The interesting bit The project treats a consumer social platform as its primary travel database. It signs native Xiaohongshu API requests, falls back to SSR scraping, pipes the prose through an LLM prompt to distill JSON arrays of attractions, then geocodes each via Google Maps (falling back to AMap) so the itinerary can be plotted.
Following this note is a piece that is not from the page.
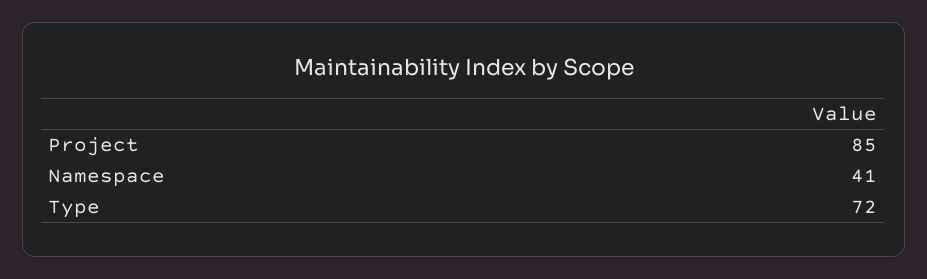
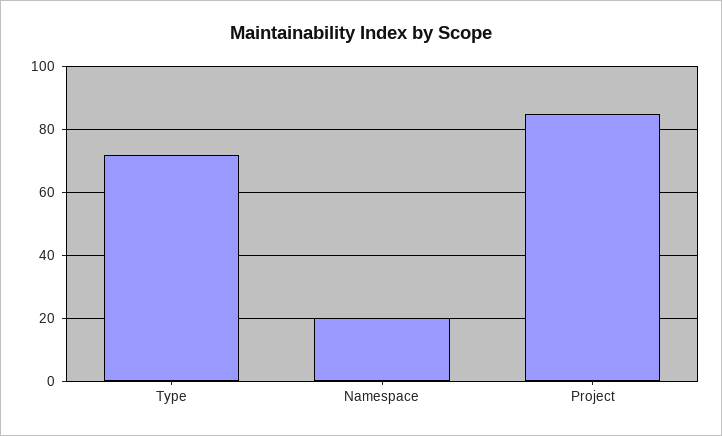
Namespace: 41 -> 20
The README even diagrams a five-stage LLM-output repair pipeline for when the model returns malformed JSON—clean, escape, bracket-fix, brute-force extract, and finally ask the LLM to patch its own mess.

Key highlights

  • Multi-agent backend (FastAPI + Vue 3) with async task queues and WebSocket progress streaming to dodge 504 timeouts from long LLM generations.
  • Dual-map engine: Google Maps abroad, AMap at home, with automatic geocoding fallback.
  • Xiaohongshu integration for both data (LLM-extracted tips, durations, reservation warnings) and images (lazy-loaded first-photo search per POI).
  • Multi-language output (CN/EN/JP) propagated through LLM prompts, UI i18n, and knowledge-graph node labels.
  • Docker Compose deployment with explicit env-var injection for API keys and proxy settings.

Caveats

  • Requires a pile of third-party credentials: LLM key, two AMap keys, Google Maps key (with five enabled APIs, billing card required), and an active Xiaohongshu cookie.
  • The README is Chinese-first; English and Japanese versions exist but may lag.
  • “HelloAgents framework” is named as the base, but the README does not clarify what that is or how it differs from vanilla LangChain/SmolAgents-style orchestration.

Verdict Worth a spin if you plan travel in China and want an open-source alternative to commercial itinerary apps. Skip it if you lack the patience (or VPN) to harvest Xiaohongshu cookies and Google Cloud billing details.